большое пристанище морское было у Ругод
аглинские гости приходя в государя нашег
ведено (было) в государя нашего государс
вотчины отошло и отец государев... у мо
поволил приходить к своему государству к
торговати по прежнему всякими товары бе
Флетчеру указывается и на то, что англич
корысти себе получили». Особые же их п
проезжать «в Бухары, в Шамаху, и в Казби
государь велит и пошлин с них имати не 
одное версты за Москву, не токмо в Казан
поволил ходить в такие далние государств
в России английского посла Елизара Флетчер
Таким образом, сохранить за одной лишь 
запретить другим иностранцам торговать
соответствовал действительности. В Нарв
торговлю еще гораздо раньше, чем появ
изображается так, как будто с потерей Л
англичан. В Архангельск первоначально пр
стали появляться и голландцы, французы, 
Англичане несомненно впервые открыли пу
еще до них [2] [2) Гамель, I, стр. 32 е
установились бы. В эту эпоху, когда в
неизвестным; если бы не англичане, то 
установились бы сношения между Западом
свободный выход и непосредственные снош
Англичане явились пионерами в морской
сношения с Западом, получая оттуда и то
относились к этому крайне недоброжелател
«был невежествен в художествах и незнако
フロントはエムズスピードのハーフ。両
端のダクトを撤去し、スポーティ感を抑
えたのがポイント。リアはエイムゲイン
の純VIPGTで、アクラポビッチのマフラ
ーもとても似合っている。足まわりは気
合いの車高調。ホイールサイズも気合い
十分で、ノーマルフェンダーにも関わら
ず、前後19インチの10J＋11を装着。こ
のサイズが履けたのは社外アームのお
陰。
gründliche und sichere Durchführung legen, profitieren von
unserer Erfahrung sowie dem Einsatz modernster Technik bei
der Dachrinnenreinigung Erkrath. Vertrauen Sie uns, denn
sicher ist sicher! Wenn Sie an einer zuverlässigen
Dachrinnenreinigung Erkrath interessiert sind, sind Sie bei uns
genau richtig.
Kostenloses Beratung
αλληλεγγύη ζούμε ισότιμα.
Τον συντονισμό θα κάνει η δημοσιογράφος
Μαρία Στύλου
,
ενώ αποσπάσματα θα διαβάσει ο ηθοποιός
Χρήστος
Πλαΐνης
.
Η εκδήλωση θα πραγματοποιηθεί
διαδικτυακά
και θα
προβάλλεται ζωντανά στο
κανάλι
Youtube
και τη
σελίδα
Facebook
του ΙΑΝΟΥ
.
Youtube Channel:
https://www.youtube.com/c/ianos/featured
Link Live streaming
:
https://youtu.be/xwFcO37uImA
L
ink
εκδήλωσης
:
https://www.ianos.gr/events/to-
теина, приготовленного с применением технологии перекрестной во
------------------------------------------------------------------------
Task statement
Find every line in the records that contains the string "Западом" and copy each of those lines in full. Matches are case-sensitive.

Task solution
установились бы сношения между Западом
сношения с Западом, получая оттуда и то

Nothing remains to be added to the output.